▶ _Aim of the task_
Omitting all images, transcribe the listing word for word.

▶ _Data for this exercise_

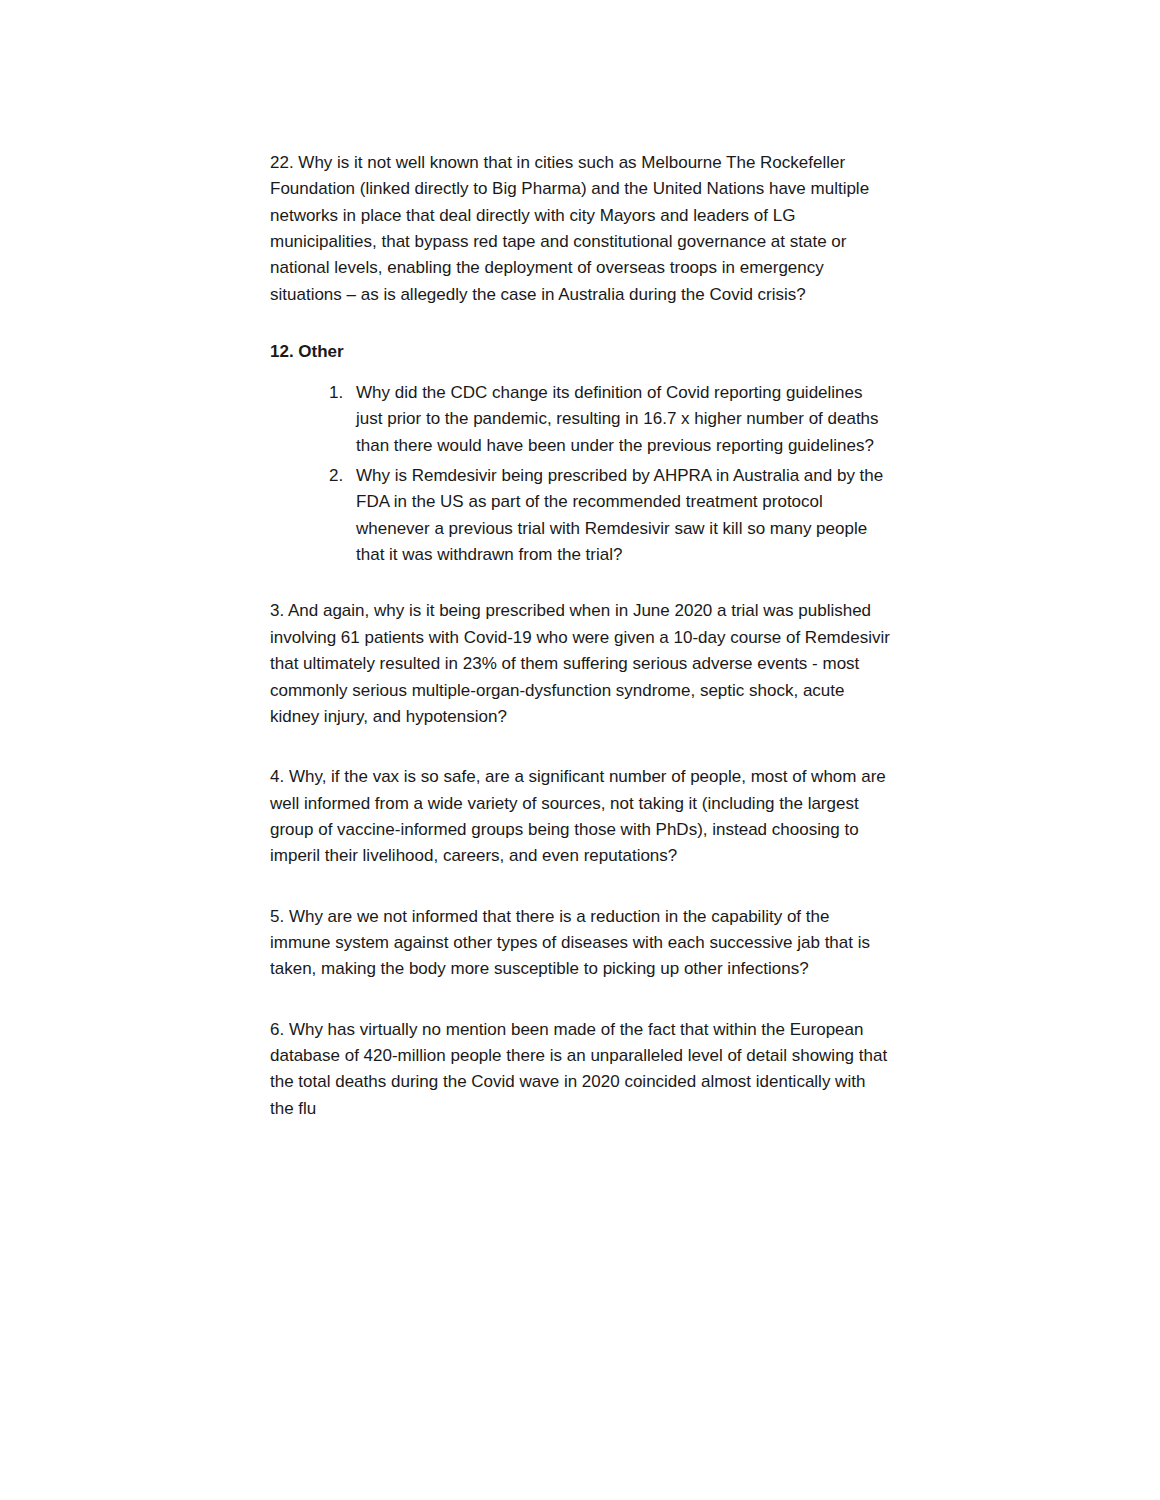22. Why is it not well known that in cities such as Melbourne The Rockefeller Foundation (linked directly to Big Pharma) and the United Nations have multiple networks in place that deal directly with city Mayors and leaders of LG municipalities, that bypass red tape and constitutional governance at state or national levels, enabling the deployment of overseas troops in emergency situations – as is allegedly the case in Australia during the Covid crisis?
12. Other
Why did the CDC change its definition of Covid reporting guidelines just prior to the pandemic, resulting in 16.7 x higher number of deaths than there would have been under the previous reporting guidelines?
Why is Remdesivir being prescribed by AHPRA in Australia and by the FDA in the US as part of the recommended treatment protocol whenever a previous trial with Remdesivir saw it kill so many people that it was withdrawn from the trial?
3. And again, why is it being prescribed when in June 2020 a trial was published involving 61 patients with Covid-19 who were given a 10-day course of Remdesivir that ultimately resulted in 23% of them suffering serious adverse events - most commonly serious multiple-organ-dysfunction syndrome, septic shock, acute kidney injury, and hypotension?
4. Why, if the vax is so safe, are a significant number of people, most of whom are well informed from a wide variety of sources, not taking it (including the largest group of vaccine-informed groups being those with PhDs), instead choosing to imperil their livelihood, careers, and even reputations?
5. Why are we not informed that there is a reduction in the capability of the immune system against other types of diseases with each successive jab that is taken, making the body more susceptible to picking up other infections?
6. Why has virtually no mention been made of the fact that within the European database of 420-million people there is an unparalleled level of detail showing that the total deaths during the Covid wave in 2020 coincided almost identically with the flu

▶ _Answer below_
22. Why is it not well known that in cities such as Melbourne The Rockefeller Foundation (linked directly to Big Pharma) and the United Nations have multiple networks in place that deal directly with city Mayors and leaders of LG municipalities, that bypass red tape and constitutional governance at state or national levels, enabling the deployment of overseas troops in emergency situations – as is allegedly the case in Australia during the Covid crisis?
12. Other
Why did the CDC change its definition of Covid reporting guidelines just prior to the pandemic, resulting in 16.7 x higher number of deaths than there would have been under the previous reporting guidelines?
Why is Remdesivir being prescribed by AHPRA in Australia and by the FDA in the US as part of the recommended treatment protocol whenever a previous trial with Remdesivir saw it kill so many people that it was withdrawn from the trial?
3. And again, why is it being prescribed when in June 2020 a trial was published involving 61 patients with Covid-19 who were given a 10-day course of Remdesivir that ultimately resulted in 23% of them suffering serious adverse events - most commonly serious multiple-organ-dysfunction syndrome, septic shock, acute kidney injury, and hypotension?
4. Why, if the vax is so safe, are a significant number of people, most of whom are well informed from a wide variety of sources, not taking it (including the largest group of vaccine-informed groups being those with PhDs), instead choosing to imperil their livelihood, careers, and even reputations?
5. Why are we not informed that there is a reduction in the capability of the immune system against other types of diseases with each successive jab that is taken, making the body more susceptible to picking up other infections?
6. Why has virtually no mention been made of the fact that within the European database of 420-million people there is an unparalleled level of detail showing that the total deaths during the Covid wave in 2020 coincided almost identically with the flu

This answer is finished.